* WHAT NEEDS TO BE DONE: Copy, from the material below, each line where "Sans" shows up.

* AVAILABLE DATA:
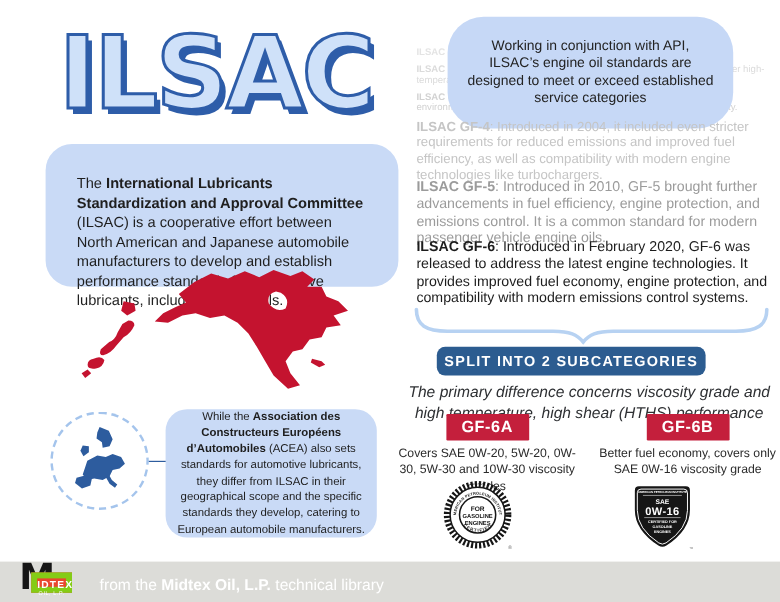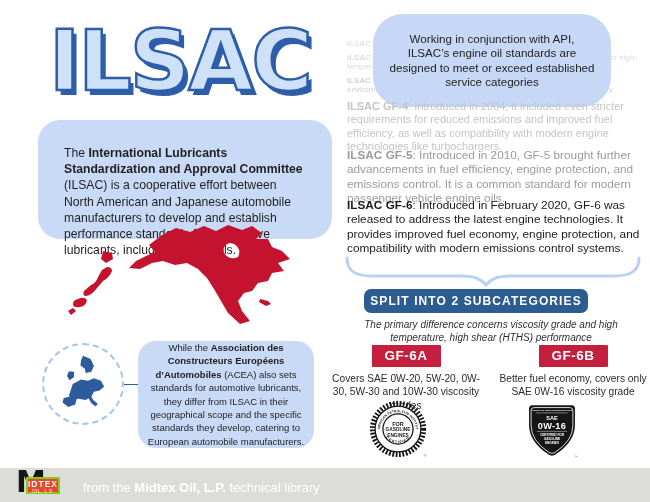--- a/index.html
+++ b/index.html
@@ -44,7 +44,7 @@
             border-radius:7px; color:#fff; font-weight:bold; font-size:12px; letter-spacing:1.1px;
             display:flex; align-items:center; justify-content:center; }
   .hths-note { position:absolute; left:340px; top:319px; width:302px; margin:0; font-style:italic;
-               font-size:10px; line-height:1.28; text-align:center; color:#2e3033; }
+               font-size:13px; line-height:1.28; text-align:center; color:#2e3033; }
 
   
   .subcat { position:absolute; text-align:center; }

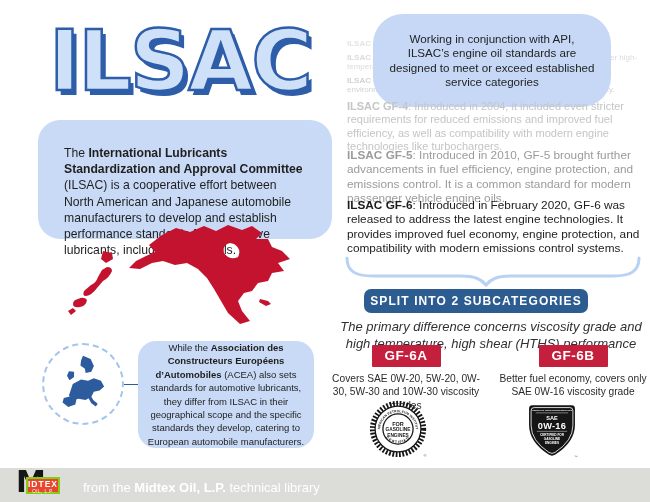--- a/index.html
+++ b/index.html
@@ -69,7 +69,7 @@
   .logo-m { position:absolute; left:0; top:-5px; margin:0; font-family:"DejaVu Sans", sans-serif;
             font-weight:bold; font-size:30px; line-height:32px; color:#161616; }
   .logo-box { position:absolute; left:10px; top:6px; width:34px; height:17px; background:#e8472e;
-              border:2px solid #84cc16; box-sizing:border-box; text-align:center; }
+              border:5px solid #84cc16; box-sizing:border-box; text-align:center; }
   .logo-box-main { display:block; color:#fff; font-weight:bold; font-size:8.5px; line-height:10px; letter-spacing:1px; }
   .logo-box-sub  { display:block; color:#fff; font-size:4.5px; line-height:5px; letter-spacing:0.5px; }
 

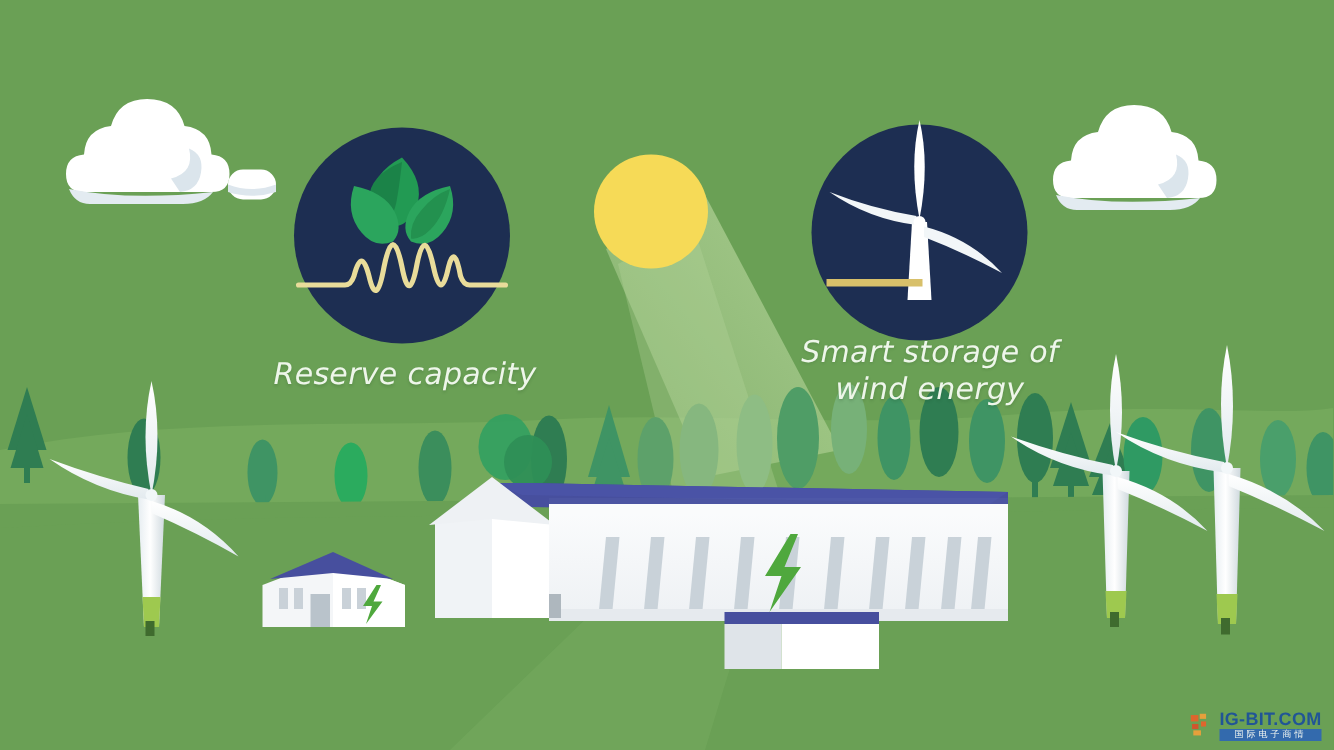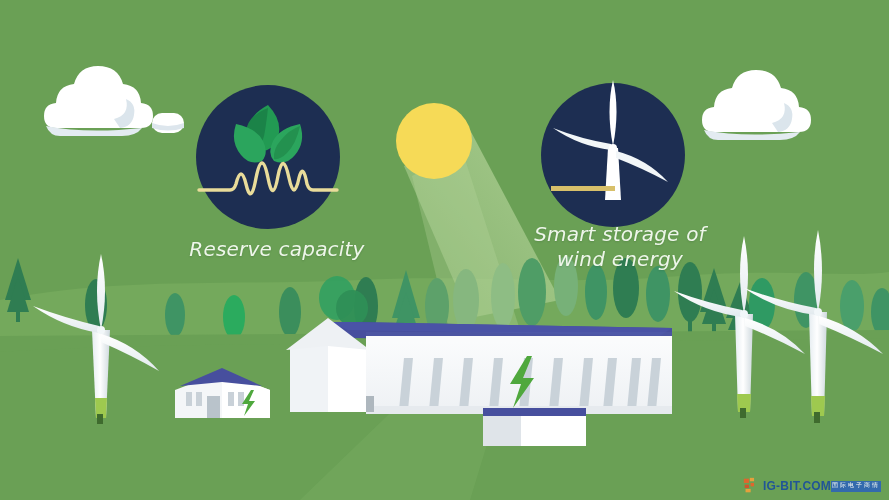--- a/index.html
+++ b/index.html
@@ -27,7 +27,7 @@
     text-shadow:0 1px 2px rgba(30,60,25,.18);
     user-select:none;
   }
-  #label-reserve{ left:177px; top:237px; width:200px; }
+  #label-reserve{ left:170px; top:237px; width:200px; }
   #label-wind{ left:505px; top:222px; width:230px; }
 
   

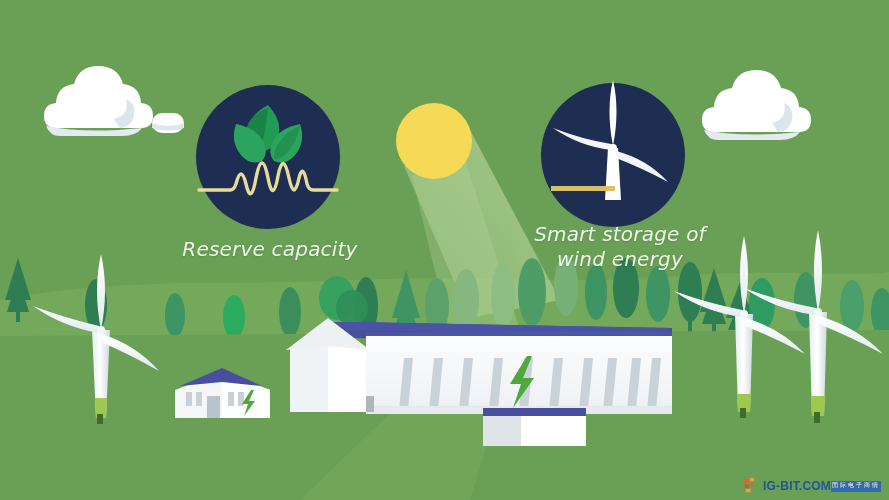--- a/index.html
+++ b/index.html
@@ -41,7 +41,7 @@
     display:block;
   }
   #watermark .wm-text{
-    display:flex;flex-direction:row;line-height:1;
+    display:flex;flex-direction:column;line-height:1;
   }
   #watermark .wm-title{
     font-family:"Liberation Sans", sans-serif;

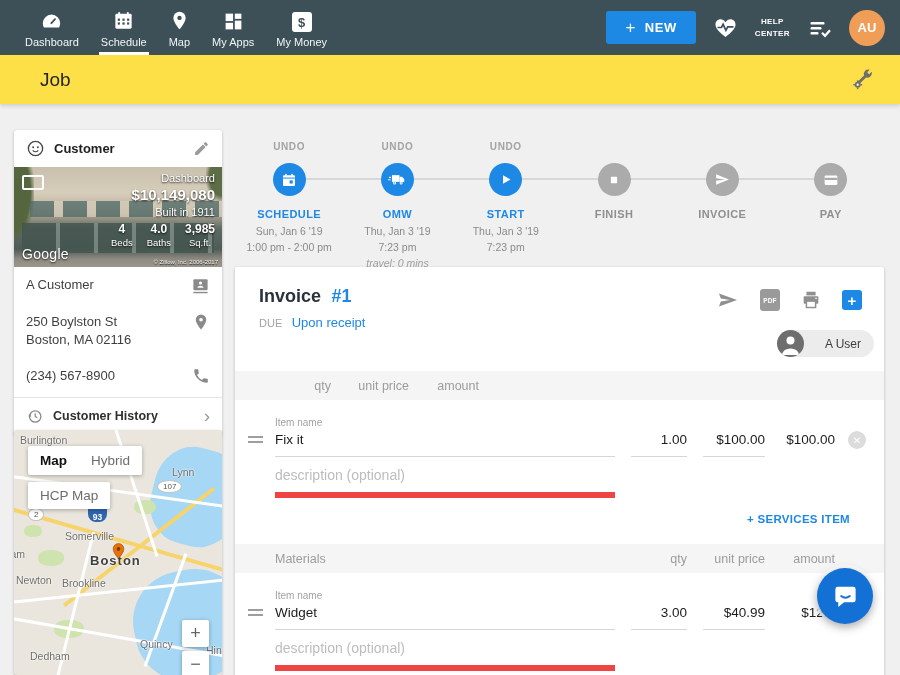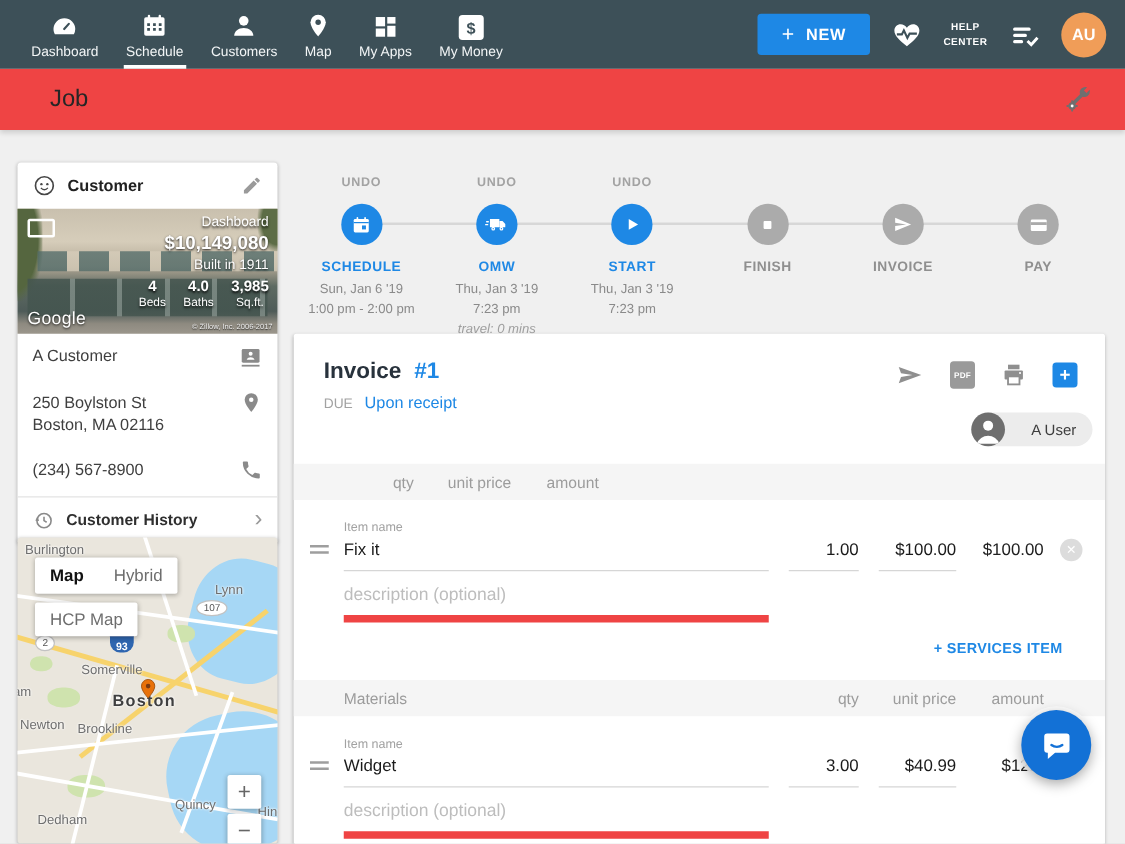--- a/index.html
+++ b/index.html
@@ -163,15 +163,6 @@
     </div>
     <div class="nav-item">
       <span class="nav-icon">
-        <svg viewBox="0 0 24 24" width="24" height="23">
-            <circle cx="12" cy="8" r="4" fill="#fff"></circle>
-            <path d="M4 20.5c0-4 3.6-6.6 8-6.6s8 2.6 8 6.6z" fill="#fff"></path>
-          </svg>
-      </span>
-      <span class="nlabel">Customers</span>
-    </div>
-    <div class="nav-item">
-      <span class="nav-icon">
         <svg viewBox="0 0 24 24" width="21" height="23">
             <path d="M12 2a7 7 0 0 0-7 7c0 5 7 13 7 13s7-8 7-13a7 7 0 0 0-7-7z" fill="#fff"></path>
             <circle cx="12" cy="9" r="2.5" fill="#3d5058"></circle>

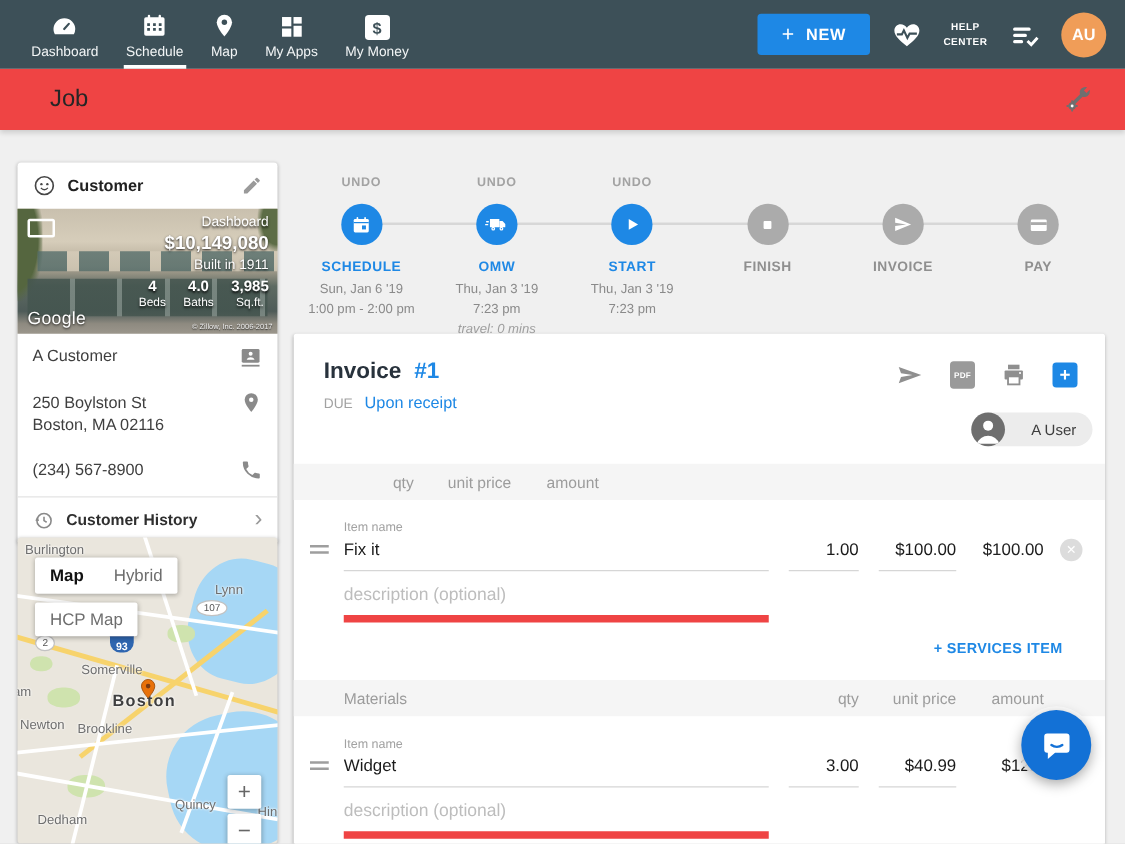--- a/index.html
+++ b/index.html
@@ -21,7 +21,7 @@
   .avatar { width:36px; height:36px; border-radius:50%; background:#f09d58; color:#fff; font-size:13px; font-weight:bold; display:flex; align-items:center; justify-content:center; cursor:pointer; }
 
   
-  .jobbar { position:absolute; left:0; top:55px; width:900px; height:49px; background:#ef4444; box-shadow:0 2px 4px rgba(0,0,0,.14); display:flex; align-items:center; padding:0 26px 0 40px; z-index:8; }
+  .jobbar { position:absolute; left:0; top:55px; width:900px; height:49px; background:#fde047; box-shadow:0 2px 4px rgba(0,0,0,.14); display:flex; align-items:center; padding:0 26px 0 40px; z-index:8; }
   .job-title { flex:1; font-size:19px; color:#262626; }
 
   

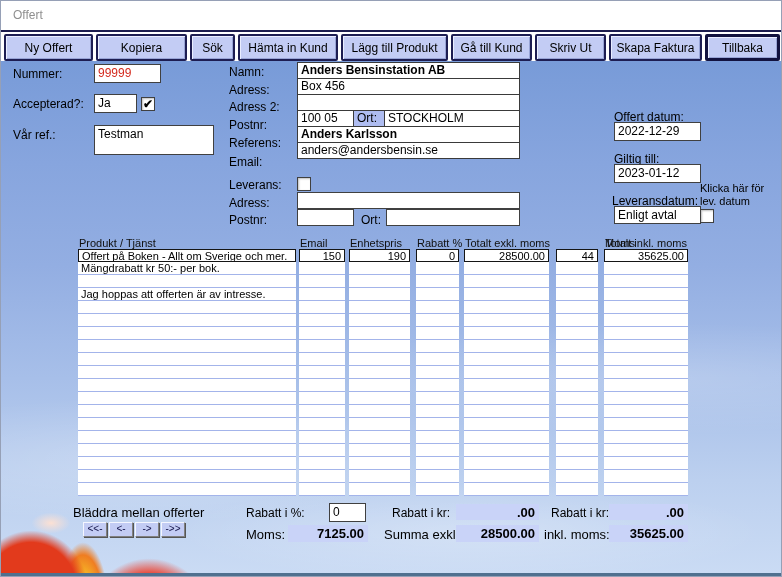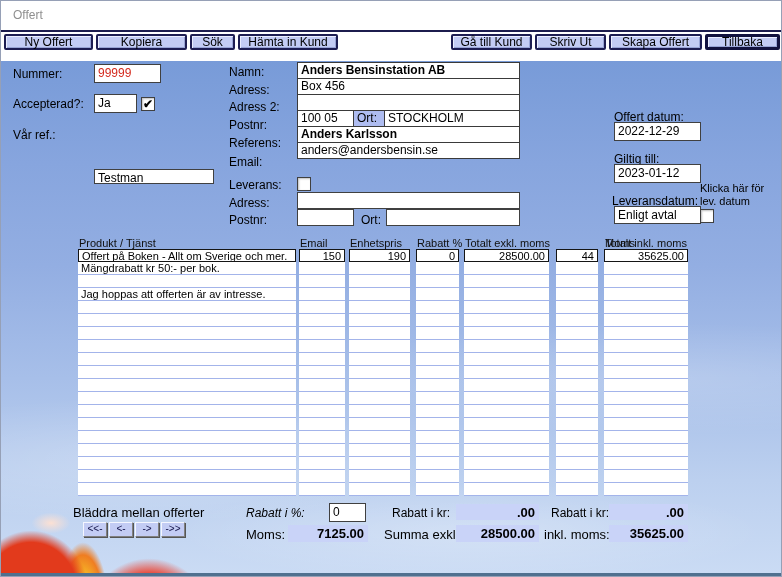--- a/index.html
+++ b/index.html
@@ -11,7 +11,7 @@
   #title{position:absolute;left:12px;top:7px;font-size:12px;color:#8f8f8f;}
   
   #toolbar{position:absolute;left:0;top:29px;width:100%;height:31px;background:#fff;border-top:2px solid #1c1c4e;}
-  .tbtn{position:absolute;top:2px;height:16px;background:#c3ccf4;border:2px solid #1d1d52;border-radius:2px;
+  .tbtn{position:absolute;top:2px;height:27px;background:#c3ccf4;border:2px solid #1d1d52;border-radius:2px;
         box-shadow:inset 1px 1px 0 #e9edff, inset -1px -1px 0 #98a4d6;
         font-size:12px;color:#000;display:flex;align-items:center;justify-content:center;cursor:default;}
   .tbtn.default{border-width:3px;border-color:#12123f;}

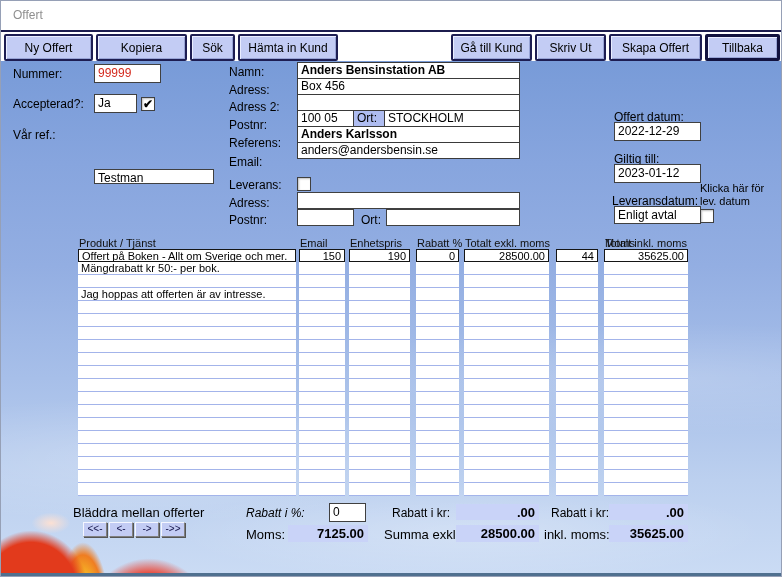--- a/index.html
+++ b/index.html
@@ -75,6 +75,7 @@
       <div class="tbtn" style="left: 95px; width: 91px;">Kopiera</div>
       <div class="tbtn" style="left: 189px; width: 45px;">Sök</div>
       <div class="tbtn" style="left: 237px; width: 100px;">Hämta in Kund</div>
+      <div class="tbtn" style="left: 340px; width: 107px;">Lägg till Produkt</div>
       <div class="tbtn" style="left: 534px; width: 71px;">Skriv Ut</div>
       <div class="tbtn" style="left: 450px; width: 81px;">Gå till Kund</div>
       <div class="tbtn" style="left: 608px; width: 93px;">Skapa Offert</div>

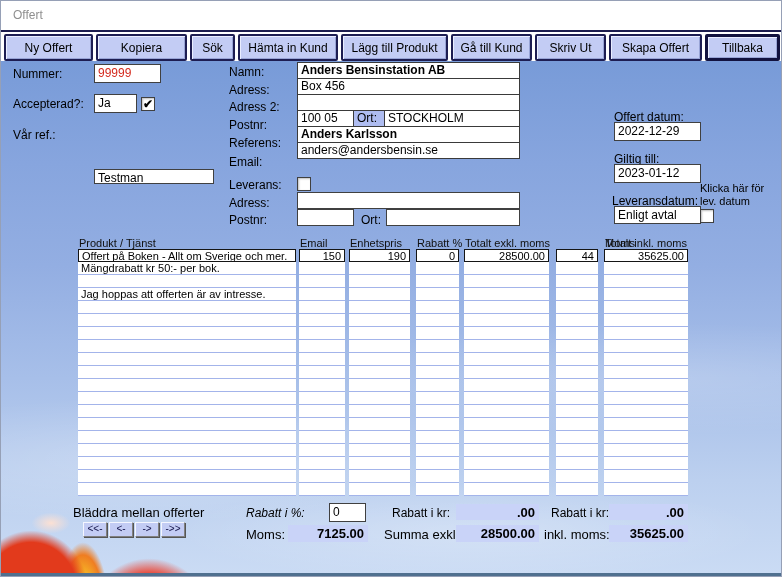--- a/index.html
+++ b/index.html
@@ -78,7 +78,7 @@
       <div class="tbtn" style="left: 340px; width: 107px;">Lägg till Produkt</div>
       <div class="tbtn" style="left: 534px; width: 71px;">Skriv Ut</div>
       <div class="tbtn" style="left: 450px; width: 81px;">Gå till Kund</div>
-      <div class="tbtn" style="left: 608px; width: 93px;">Skapa Offert</div>
+      <div class="tbtn" style="left: 608px; width: 93px;">Skapa Faktura</div>
       <div class="tbtn default" style="left: 704px; width: 75px;">Tillbaka</div>
     </div>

* THE COMPLETED TASK:
   .logo-m { position:absolute; left:0; top:-5px; margin:0; font-family:"DejaVu Sans", sans-serif;
     font-family:"Liberation Sans", sans-serif;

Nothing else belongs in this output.